La narration de la vérité se poursuivra à un rythme soutenu plus tard cette année, lorsque McQueen dévoilera son court métrage non narratif sur l’incendie de la tour Grenfell, qui a fait 72 morts le 14 juin 2017. La date et le lieu n’ont pas encore été décidés et le film est encore en cours de montage, il est donc réticent à en parler en détail, mais lorsqu’on le presse, il admet : « Cela a été difficile, vraiment difficile à bien des égards. Jusqu’à l’âge de six ans, j’ai vécu à moins d’un kilomètre de là et, même après que nous ayons déménagé à Ealing, j’y retournais pour traîner à Ladbroke Grove parce que c’est là que tous ceux que je connaissais traînaient. Donc, y retourner en cette circonstance était lourd, très lourd. »
Auto-financé par McQueen, le projet Grenfell n’est pas une œuvre commerciale et ne sera jamais diffusé ou montré à la télévision, au lieu d’être éventuellement hébergé dans un espace londonien à entrée gratuite afin qu’il soit accessible à tous. Il la décrit comme « une œuvre d’art qui vise à maintenir la tragédie dans la conscience collective ».
A condition qu’elle ne soit pas montrée pendant deux ans, McQueen a obtenu la permission de la communauté locale de filmer la coquille calcinée de la tour Grenfell depuis un hélicoptère, avant qu’elle ne soit recouverte d’une bâche en plastique. « C’était très brut, mais aussi très nécessaire », dit-il. « Il ne s’agissait pas de recevoir une commande, mais d’obtenir la permission. Au départ, c’était la permission de parler aux gens là-bas, de leur dire qui je suis et d’où je viens – en fait, je travaillais sur un stand à Ladbroke Grove, sous le Westway, pour vendre des vêtements d’occasion. Il s’agissait essentiellement de gagner leur confiance. »
Il s’arrête un long moment. « Ce bâtiment était comme un crâne après l’incendie », dit-il enfin. « Ensuite, dès qu’ils l’ont couvert, c’était presque comme s’ils disaient que ça n’était jamais arrivé. Donc, peu importe que certaines personnes ne veuillent pas s’occuper de ce qui s’est passé là-bas, je dis, non, non. N’oublions pas. »

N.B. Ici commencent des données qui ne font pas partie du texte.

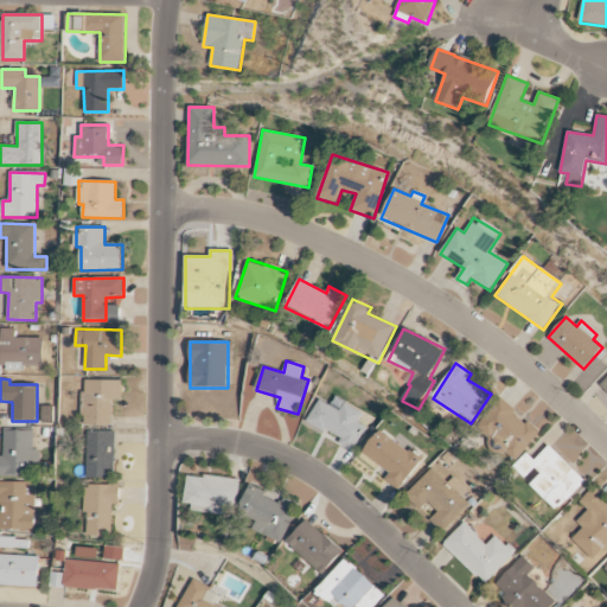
[(318,400),(307,423),(342,438),(339,445),(355,452),(364,427),(357,423),(363,411),(333,398),(331,406),(318,400)]
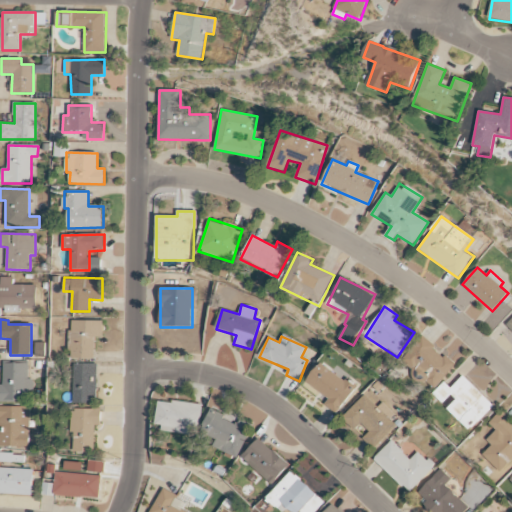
[(401,359),(434,389),(455,366),(423,336),(401,359)]
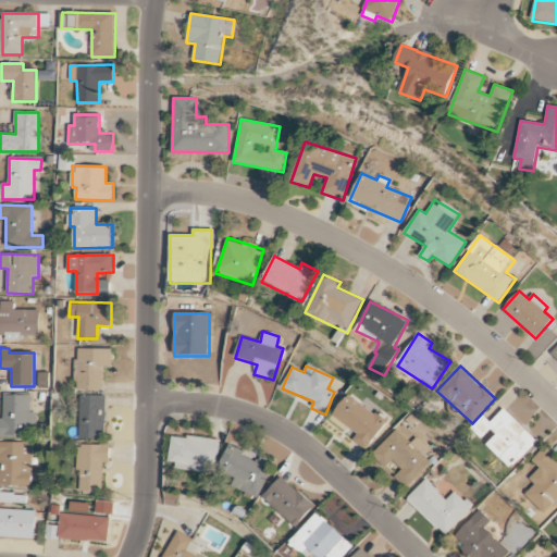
[(0,418),(0,436),(35,437),(36,412),(31,412),(31,395),(3,395),(3,419),(0,418)]
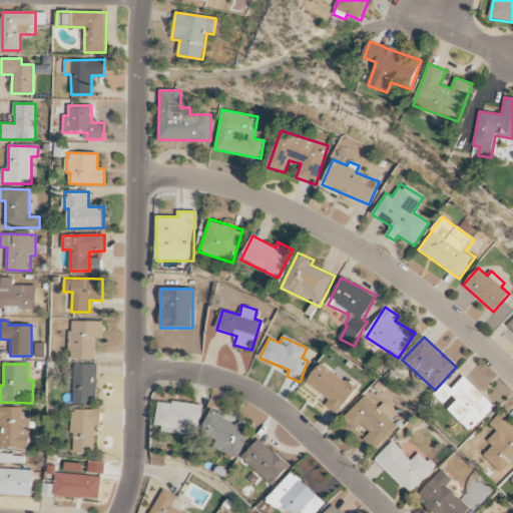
[(97,405),(98,364),(74,364),(74,404),(97,405)]
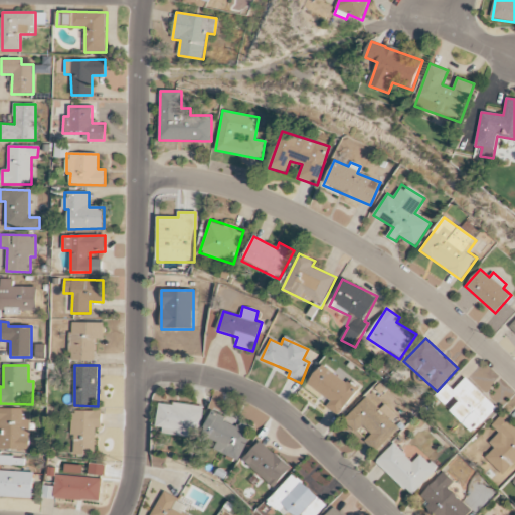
[(308,385),(331,400),(327,407),(340,415),(358,386),(348,380),(347,382),(320,365),(308,385)]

La mort plane comme une ombre noire tout au long de la rétrospective de la Tate Modern, pas seulement dans 7th Nov, mais aussi dans l’élégiaque Ashes (2002-15), qui, comme Carib’s Leap, se déroule à la Grenade, où son père est né. Il s’agit d’une méditation poignante sur la vie et la mort du jeune homme charismatique dont le surnom donne son titre au film. Grâce à une projection sur écran partagé, le film oppose les images d’un Frêne vibrant et insouciant, en équilibre sur la proue de son bateau, à celles de deux hommes locaux plus âgés travaillant en plein air. Il s’avère qu’ils créent minutieusement une pierre tombale pour sa tombe.
« Pour beaucoup de jeunes hommes noirs, pas seulement dans les Caraïbes, mais ici aussi, les choix sont si limités », dit McQueen. « Ashes travaille sur son bateau à attraper des homards pour de riches hôtels et il trouve une grosse cachette d’herbe. C’est l’occasion de gagner un peu d’argent et il la saisit, parce qu’il a si peu de choix. C’est la même chose avec mon cousin, la raison pour laquelle il se procure un pistolet est qu’il ne veut pas finir dans les bus. D’une certaine manière, ces films traitent du coût de la volonté d’avoir une certaine liberté, la liberté que les autres considèrent comme acquise. »
Dans les deux cas, cependant, le coût est élevé. Dans le cas de Ashes, sous la poésie visuelle du film se cache un fait froid et dur : la vie est bon marché. McQueen acquiesce. « Oui. Et pas seulement dans les Caraïbes, mais ici. La vie des gens est bon marché. » Sa voix monte en colère. « Regardez autour de vous ce qui se passe ici – des gens se font poignarder tous les jours du mois à Londres et tout le monde semble s’en foutre. S’ils en avaient quelque chose à foutre, ça n’arriverait pas. Ça arrive parce qu’on considère que ce n’est pas très important. Si ça l’était, des choses seraient faites contre pour empêcher que ça se produise. »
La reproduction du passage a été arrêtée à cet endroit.